One little clarification that the impact of the match mode, the non-default mode is forced with dlg_manage, meaning everyone will use it in this case.



int dlg_manage(sip_msg_t *msg)
...
                backup_mode = seq_match_mode;
                seq_match_mode = SEQ_MATCH_NO_ID;
                dlg_onroute(msg, NULL, NULL);                                                                                                                                                              
                seq_match_mode = backup_mode;
...


I just create a MR with the intent of preventing any mismatch caused by empty to-tag.
https://github.com/kamailio/kamailio/pull/2484

On Fri, Sep 25, 2020 at 11:58 PM Henning Westerholt <hw@skalatan.de> wrote:
Thank you Julien for digging into it. If its affects not the default match mode - this sounds indeed like the reason that it was not found earlier.

Cheers,

Henning


--
Henning Westerholt - https://skalatan.de/blog/
Kamailio services - https://skalatan.de/services


Von: sr-users <sr-users-bounces@lists.kamailio.org> im Auftrag von Julien Chavanton <jchavanton@gmail.com>
Gesendet: Samstag, 26. September 2020, 04:17
An: Daniel-Constantin Mierla
Cc: Kamailio (SER) - Users Mailing List
Betreff: Re: [SR-Users] Dialog - timeout for dlg with CallID

It seems I found the problem and I have a fix.

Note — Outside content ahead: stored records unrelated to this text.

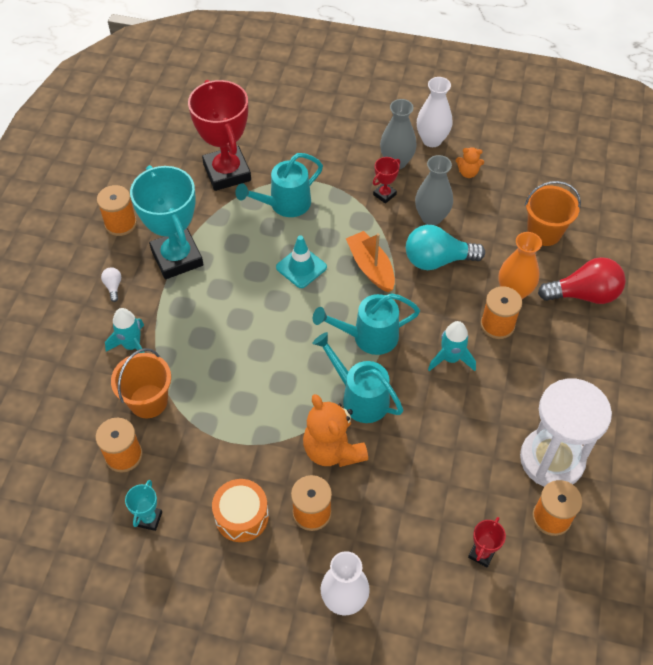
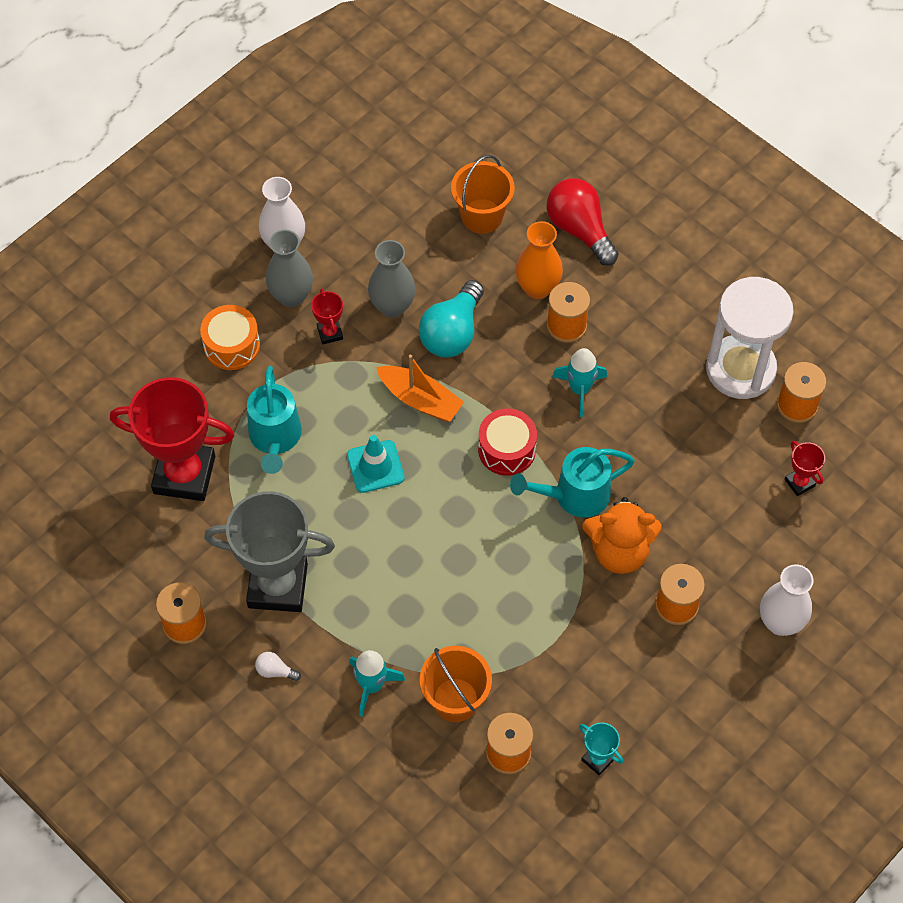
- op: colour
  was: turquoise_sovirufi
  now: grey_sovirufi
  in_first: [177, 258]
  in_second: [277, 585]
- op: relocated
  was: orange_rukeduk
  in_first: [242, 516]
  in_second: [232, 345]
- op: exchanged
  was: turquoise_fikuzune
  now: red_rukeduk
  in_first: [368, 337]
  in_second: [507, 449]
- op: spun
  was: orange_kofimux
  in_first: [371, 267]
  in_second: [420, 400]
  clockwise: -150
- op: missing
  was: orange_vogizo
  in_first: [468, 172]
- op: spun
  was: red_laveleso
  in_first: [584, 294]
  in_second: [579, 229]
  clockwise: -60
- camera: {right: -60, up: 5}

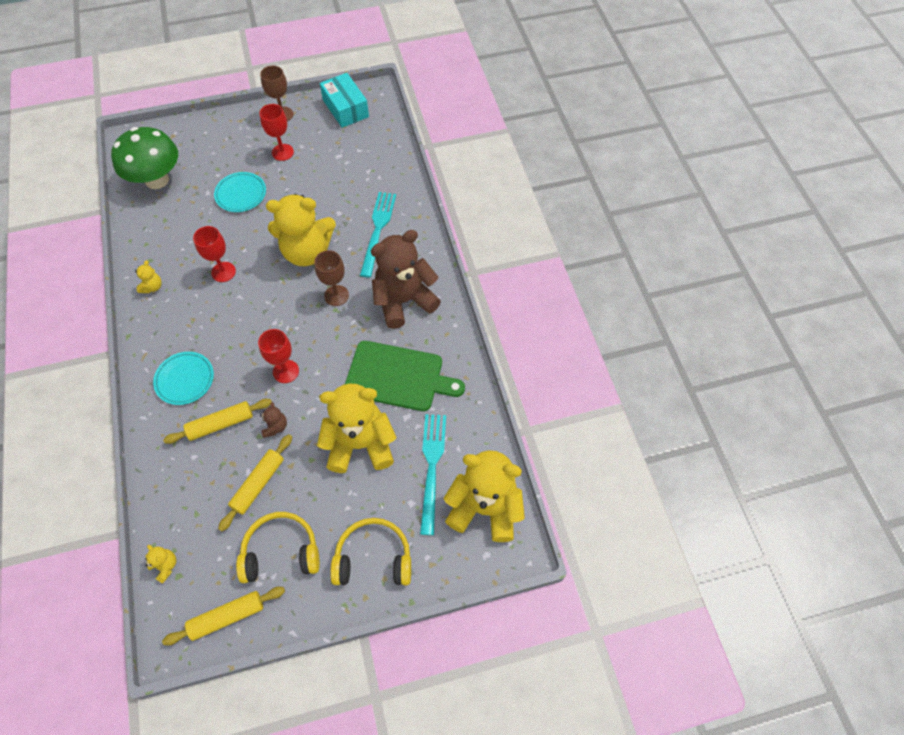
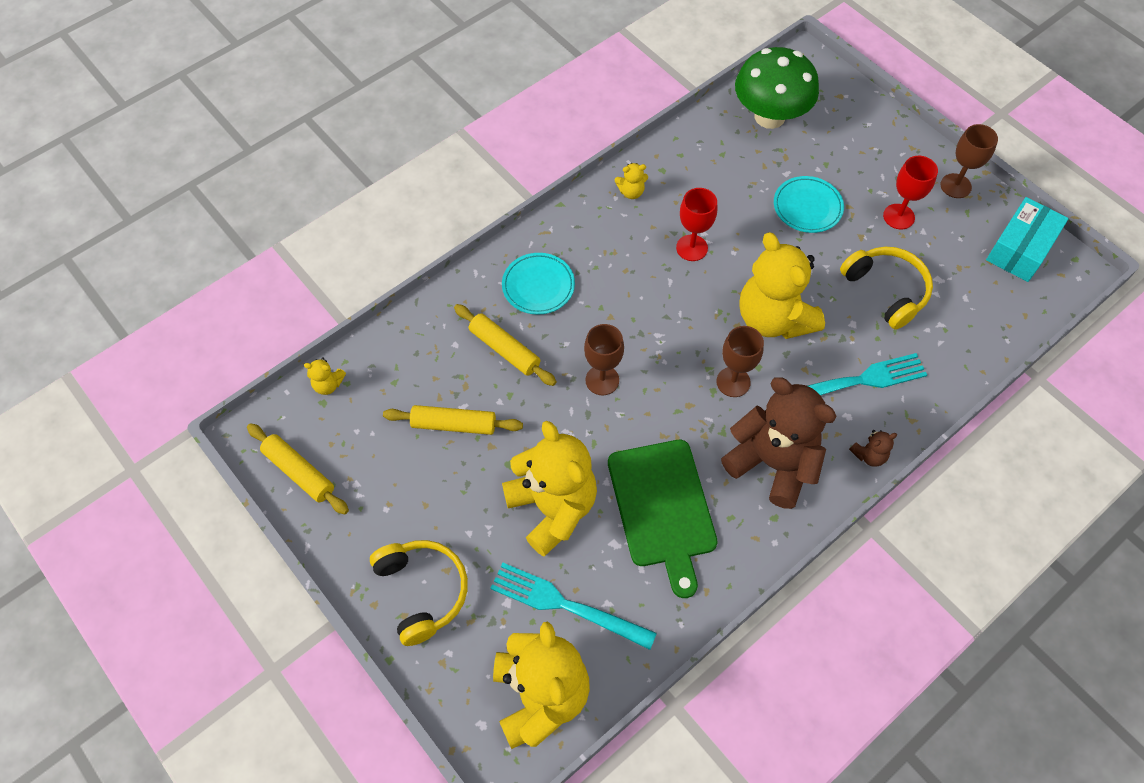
- op: spun
  was: yellow_vogizo
  in_first: [165, 566]
  in_second: [328, 385]
  clockwise: 75
- op: relocated
  was: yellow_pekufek
  in_first: [281, 551]
  in_second: [886, 290]
- op: colour
  was: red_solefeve
  now: brown_solefeve
  in_first: [286, 371]
  in_second: [602, 380]
- op: relocated
  was: brown_vogizo
  in_first: [275, 427]
  in_second: [869, 455]
- op: spun
  was:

The root cause is probably that the locally generated 408 is not updating the dialog to-tag.

However, always checking for a to-tag match, before a non to-tag match will fix any such issue.

I will prepare a merge request on Monday to start discussing the option always matching to-tag first.

On Fri, Sep 25, 2020 at 11:27 AM Julien Chavanton <jchavanton@gmail.com> wrote:
I did catch the logs, and after looking at the trace, it seems like dialog mismatch with a serial forking scenario :

- log line 3 is telling us that a NO-ACK disconnection should be triggered
- log line 1-2 is telling us what happened when the ACK was received in dlg_onroute(), oddly enough state 5 was old and new, could it be a mismatch/confusio with the previous dialog, looking in this direction ...

1: 2020-09-25T16:30:16.896: dialog [dlg_handlers.c:1273]: extra_ack_debug_info(): [ACK][1] state not changed >>> call-id[562419_125824138_2072238224] to-tag[<sip:+14019991904@anon.com>;tag=gK02b68836]
2: 2020-09-25T16:30:16.896: dialog [dlg_handlers.c:1440]: dlg_onroute(): [ACK] state not changed old[5]new[5]
...
3: 2020-09-25T16:32:22.674: dialog [dlg_hash.c:247]: dlg_clean_run(): dialog disconnection no-ACK call-id[562419_125824138_2072238224][1601051416]<[1601051542 - 60]


After looking at the pcap trace, call-id 562419_125824138_2072238224 was involved in serial forking :

call attempt #1

X >> INVITE >> Y   // no to-tag  
X << 100
...
X << 408           // to-tag=594d50c3218065a60bb91fd47a70fbc1-59edef02 (locally generated)
X >> ACK           // to-tag=594d50c3218065a60bb91fd47a70fbc1-59edef02

call attempt #2

X >> INVITE >> Z   // no to-tag
X << 100
X << 200    << Z   // to-tag=gK02b68836
X >> ACK    >> Z   // to-tag=gK02b68836 (Should be state old[3]new[4], I wonder how it could possibly be state old[5]new[5])



I did look at several occurrences and there is always a locally generated 408/to-tag before, seems like I have a good lead to investigate further.